My cow-orkers mitm CA-certificate-secured traffice all the time, without much effort, using commercial products. Although granted, they do control the local windows GPOs. You’d have to work a little harder without that.
1 Like
Well, you bring up very valid points. If SPF, skim, dnssec, and dmarc are set up correctly, it is damn hard to subvert. But that’s kinda the whole point, basically at that point DNS is your chain, though not in a literal sense.
I love these kinds of conversations, because they aren’t simple. But if I can burn every self signed certificate in a fire I would.
3 Likes
Opportunistic encryption (with, in the simplest case, a self-signed certificate) will protect you from passive attackers who happen to be able to listen to your traffic as it passes them by. That is all that it promises, nothing more. If you want protection from active attackers who are in a position to tamper with your traffic, then opportunistic encryption isn’t going to help you because as japhroaig suggests, the attacker would be able to insert their own certificate in place of the one from the MTA you’re talking to, and would be able to decrypt and re-encrypt your traffic. This is where the certificate chain comes in (or for that matter other approaches such as DANE, which lets server operators use the DNS to vouch for the authenticity of their certificates), because it helps ensure that the certificate you see is actually the one provided by the remote MTA’s operator rather than some random certificate interposed by a “man in the middle”.

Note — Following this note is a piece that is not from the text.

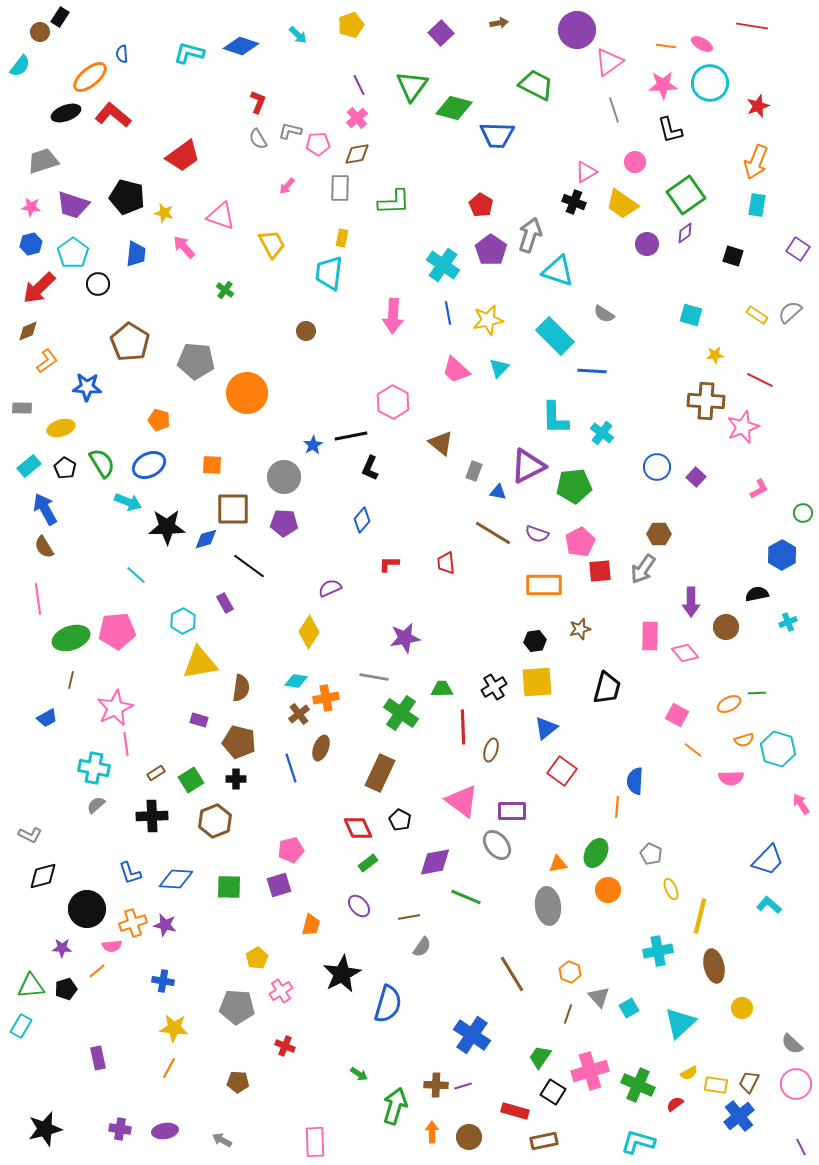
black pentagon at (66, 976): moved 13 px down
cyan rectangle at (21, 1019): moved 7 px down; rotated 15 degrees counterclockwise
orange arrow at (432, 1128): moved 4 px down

There’s no doubt that protection from active attackers is better than protection from passive ones, but the sad fact is that in the general case of mail distribution to arbitrary MTAs on the Internet, protection from active attackers is not really available because insisting on verifiable certificates would preclude a mail server from delivering mail to the majority of MTAs out there that, for whatever reason, don’t actually have a verifiable certificate to begin with. (Which is not to say that you couldn’t enforce it today, e.g., between the MTAs in different offices of your multinational enterprise.) This is likely to remain the case until we get everyone in the world to put a verifiable certificate on their MTA, which in the day and age of Let’s Encrypt is less infeasible than it used to be but would still be a Herculean task.
1 Like
You understand that I understand I am tilting at windmills. But I won’t stop, because it is important.

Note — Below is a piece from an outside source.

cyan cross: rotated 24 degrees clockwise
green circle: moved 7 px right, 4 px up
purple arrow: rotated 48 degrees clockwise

Encryption, identification, and authentication. These are the three legs. Lose one, then just use http or a socket.
Oh, I agree that this particular windmill is worth tilting at – mostly because putting a Let’s Encrypt certificate on a mail server probably counts as “low-hanging fruit” as far as possible security enhancements are concerned.
The main inconvenience with Let’s Encrypt is that you need to renew your certificate every three months, and from the POV of a MTA developer this is difficult because you need to control either a web server or a DNS server in order to pass Let’s Encrypt’s domain ownership verification. That makes it hard to come up with an MTA that does it automatically out of the box, but I’m sure we’ll see improvements on that front in due course.
It bears repeating: lack of a secure transport method does not mean insecure servers.
This topic was automatically closed after 5 days. New replies are no longer allowed.